I was wondering on what basis @Sama keeps saying they are near AGI, when in reality LLMs just calculate sequences and probabilities. I really doubt this bubble is going to burst soon.

jjtheblunt - 4 days ago

I'm unaware of any proof (in the mathematician sense, for example) that _we_ aren't just kickass machines calculating sequences at varying probabilities, though.
perhaps that is how the argument persists?

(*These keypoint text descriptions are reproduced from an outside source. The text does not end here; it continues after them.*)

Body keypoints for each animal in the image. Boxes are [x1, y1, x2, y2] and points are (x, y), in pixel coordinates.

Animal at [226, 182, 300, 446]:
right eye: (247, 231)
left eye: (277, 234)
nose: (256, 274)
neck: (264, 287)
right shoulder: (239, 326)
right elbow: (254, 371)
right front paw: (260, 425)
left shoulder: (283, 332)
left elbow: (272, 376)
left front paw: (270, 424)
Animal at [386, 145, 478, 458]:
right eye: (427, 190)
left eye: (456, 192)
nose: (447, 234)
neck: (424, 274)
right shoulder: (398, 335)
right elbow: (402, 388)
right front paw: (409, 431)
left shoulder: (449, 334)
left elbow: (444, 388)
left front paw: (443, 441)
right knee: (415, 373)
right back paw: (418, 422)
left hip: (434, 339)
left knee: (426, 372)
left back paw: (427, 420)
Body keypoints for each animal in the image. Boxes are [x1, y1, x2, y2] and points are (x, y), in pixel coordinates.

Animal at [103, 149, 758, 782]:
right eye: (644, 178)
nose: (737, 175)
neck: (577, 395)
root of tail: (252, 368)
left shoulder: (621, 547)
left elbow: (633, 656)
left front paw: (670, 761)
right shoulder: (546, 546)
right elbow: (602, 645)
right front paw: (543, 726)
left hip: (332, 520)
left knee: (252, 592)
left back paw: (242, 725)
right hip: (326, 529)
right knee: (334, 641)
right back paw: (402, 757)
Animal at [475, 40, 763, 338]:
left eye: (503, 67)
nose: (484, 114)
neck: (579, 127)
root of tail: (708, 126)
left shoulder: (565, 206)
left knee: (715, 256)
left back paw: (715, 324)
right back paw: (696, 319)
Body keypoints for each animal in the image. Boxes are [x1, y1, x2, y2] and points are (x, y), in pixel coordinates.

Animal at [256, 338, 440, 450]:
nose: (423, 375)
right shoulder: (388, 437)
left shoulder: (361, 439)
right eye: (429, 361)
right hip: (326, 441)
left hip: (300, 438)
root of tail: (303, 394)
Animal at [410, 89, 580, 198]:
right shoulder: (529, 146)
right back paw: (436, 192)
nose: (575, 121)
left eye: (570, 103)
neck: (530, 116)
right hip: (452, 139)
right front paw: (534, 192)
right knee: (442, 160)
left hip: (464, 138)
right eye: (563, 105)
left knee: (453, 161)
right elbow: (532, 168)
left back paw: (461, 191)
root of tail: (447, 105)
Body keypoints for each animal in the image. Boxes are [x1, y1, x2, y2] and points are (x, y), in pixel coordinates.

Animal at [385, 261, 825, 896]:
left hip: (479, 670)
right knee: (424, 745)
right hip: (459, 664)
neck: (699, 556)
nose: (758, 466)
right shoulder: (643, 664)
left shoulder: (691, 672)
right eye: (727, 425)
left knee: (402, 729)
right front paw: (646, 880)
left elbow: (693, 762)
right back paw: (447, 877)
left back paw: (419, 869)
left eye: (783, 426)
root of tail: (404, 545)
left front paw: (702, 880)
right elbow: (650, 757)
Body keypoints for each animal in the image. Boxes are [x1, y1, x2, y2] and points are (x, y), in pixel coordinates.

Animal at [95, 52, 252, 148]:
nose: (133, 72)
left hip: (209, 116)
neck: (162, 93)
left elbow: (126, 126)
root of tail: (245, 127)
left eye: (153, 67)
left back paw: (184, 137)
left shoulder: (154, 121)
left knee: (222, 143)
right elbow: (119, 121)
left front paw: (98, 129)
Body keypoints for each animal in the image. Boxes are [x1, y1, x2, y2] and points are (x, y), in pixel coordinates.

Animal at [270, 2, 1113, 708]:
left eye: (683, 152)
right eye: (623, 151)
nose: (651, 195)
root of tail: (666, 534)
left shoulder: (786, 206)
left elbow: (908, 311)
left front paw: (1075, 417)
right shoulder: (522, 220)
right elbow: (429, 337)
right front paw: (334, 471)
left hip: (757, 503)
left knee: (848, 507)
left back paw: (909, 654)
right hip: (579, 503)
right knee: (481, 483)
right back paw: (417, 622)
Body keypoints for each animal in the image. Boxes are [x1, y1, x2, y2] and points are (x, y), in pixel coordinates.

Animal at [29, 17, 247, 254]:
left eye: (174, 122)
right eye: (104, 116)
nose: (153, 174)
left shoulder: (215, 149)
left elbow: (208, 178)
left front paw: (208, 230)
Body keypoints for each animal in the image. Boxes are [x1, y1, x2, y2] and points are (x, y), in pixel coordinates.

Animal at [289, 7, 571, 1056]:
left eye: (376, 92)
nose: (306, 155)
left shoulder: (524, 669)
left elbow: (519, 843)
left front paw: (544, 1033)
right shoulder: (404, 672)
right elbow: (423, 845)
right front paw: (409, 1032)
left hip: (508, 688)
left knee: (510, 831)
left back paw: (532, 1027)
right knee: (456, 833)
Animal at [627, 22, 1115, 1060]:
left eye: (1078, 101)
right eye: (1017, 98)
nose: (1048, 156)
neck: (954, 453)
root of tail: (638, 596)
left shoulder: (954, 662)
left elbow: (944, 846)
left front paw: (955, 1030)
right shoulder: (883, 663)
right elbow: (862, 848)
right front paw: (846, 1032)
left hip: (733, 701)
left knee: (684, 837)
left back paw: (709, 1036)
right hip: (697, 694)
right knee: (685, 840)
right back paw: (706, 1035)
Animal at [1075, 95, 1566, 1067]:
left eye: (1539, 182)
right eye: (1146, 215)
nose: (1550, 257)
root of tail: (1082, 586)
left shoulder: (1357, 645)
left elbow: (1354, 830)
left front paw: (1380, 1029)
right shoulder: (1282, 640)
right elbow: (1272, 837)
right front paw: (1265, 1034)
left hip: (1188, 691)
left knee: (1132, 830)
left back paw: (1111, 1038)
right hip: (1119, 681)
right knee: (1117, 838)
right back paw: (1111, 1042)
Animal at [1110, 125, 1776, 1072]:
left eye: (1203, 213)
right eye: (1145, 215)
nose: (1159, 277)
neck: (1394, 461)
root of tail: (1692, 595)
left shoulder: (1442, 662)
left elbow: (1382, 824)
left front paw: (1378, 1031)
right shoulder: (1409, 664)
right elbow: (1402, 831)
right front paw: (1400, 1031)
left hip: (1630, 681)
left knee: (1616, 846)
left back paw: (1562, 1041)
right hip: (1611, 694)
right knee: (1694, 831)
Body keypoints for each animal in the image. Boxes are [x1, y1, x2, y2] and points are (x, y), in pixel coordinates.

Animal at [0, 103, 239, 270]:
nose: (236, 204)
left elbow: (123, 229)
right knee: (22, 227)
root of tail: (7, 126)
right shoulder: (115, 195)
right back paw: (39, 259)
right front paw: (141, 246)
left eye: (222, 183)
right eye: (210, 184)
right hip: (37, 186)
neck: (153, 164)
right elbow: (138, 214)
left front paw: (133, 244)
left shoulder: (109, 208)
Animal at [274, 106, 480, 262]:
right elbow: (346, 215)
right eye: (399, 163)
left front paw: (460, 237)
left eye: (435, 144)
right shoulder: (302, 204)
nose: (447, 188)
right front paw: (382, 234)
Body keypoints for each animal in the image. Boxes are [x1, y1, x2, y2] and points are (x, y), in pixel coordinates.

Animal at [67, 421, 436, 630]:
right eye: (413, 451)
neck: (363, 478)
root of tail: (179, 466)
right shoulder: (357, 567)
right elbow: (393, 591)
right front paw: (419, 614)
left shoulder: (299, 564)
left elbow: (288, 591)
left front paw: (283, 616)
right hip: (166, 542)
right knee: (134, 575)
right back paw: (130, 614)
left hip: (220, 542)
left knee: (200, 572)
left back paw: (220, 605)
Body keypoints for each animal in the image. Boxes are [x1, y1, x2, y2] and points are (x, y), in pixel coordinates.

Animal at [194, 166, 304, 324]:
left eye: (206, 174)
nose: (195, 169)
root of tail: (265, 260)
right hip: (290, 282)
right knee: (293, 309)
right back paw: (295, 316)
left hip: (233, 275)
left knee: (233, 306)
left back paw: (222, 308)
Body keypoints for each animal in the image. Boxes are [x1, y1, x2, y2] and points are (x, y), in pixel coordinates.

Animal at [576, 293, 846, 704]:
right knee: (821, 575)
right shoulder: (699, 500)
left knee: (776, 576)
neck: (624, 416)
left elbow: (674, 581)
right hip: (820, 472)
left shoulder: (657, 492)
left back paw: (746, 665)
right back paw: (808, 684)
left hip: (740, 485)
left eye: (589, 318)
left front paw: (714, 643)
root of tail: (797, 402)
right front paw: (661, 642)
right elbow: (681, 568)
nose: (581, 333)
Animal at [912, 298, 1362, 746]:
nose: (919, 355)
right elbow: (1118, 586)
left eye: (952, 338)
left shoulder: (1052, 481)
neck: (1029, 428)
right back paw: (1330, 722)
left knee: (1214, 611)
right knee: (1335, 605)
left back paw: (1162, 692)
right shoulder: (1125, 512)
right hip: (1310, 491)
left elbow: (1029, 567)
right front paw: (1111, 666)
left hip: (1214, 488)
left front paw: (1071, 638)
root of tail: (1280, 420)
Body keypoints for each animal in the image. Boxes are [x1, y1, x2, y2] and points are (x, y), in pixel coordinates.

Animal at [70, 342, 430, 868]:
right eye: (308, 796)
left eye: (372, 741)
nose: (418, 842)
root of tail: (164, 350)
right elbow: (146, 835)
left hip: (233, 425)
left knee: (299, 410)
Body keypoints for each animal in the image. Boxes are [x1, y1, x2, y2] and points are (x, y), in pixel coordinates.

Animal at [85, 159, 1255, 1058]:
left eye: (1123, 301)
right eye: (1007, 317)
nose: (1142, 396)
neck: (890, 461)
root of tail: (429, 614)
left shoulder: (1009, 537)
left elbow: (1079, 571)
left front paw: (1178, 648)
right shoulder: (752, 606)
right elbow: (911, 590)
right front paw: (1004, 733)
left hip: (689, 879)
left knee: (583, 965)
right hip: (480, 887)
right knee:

- lispybanana - 2 days ago
  
  Humans do this but this is not all they do. How do we explain humans who invent new concepts, new words, new numerical systems, new financial structures, new legal theories. These are not exactly predictions (since they don't exist in a training set) but they may be composed from such sets.
  - in-silico - a day ago
    
    > How do we explain humans who invent new concepts
    Simple: they are hallucinations that turn out to be correct or useful.
    Ask ChatGPT to create a million new concepts that weren't in its training data and some of them are bound to be similarly correct or useful. The only difference is that humans have hands and eyes to test their new ideas.
- sreekanth850 - 3 days ago
  
  Efficiency matters. We do it with a fraction of the processing power.
  - jjtheblunt - 3 days ago
    
    true in the caloric/watts sense, but we might well have way higher computational power architecturally?
    
    sreekanth850 - 2 days ago
    
    100%, we do a lot more in real life. There are many circumstances, where you work without prior training. This is how new inventions happening everytime.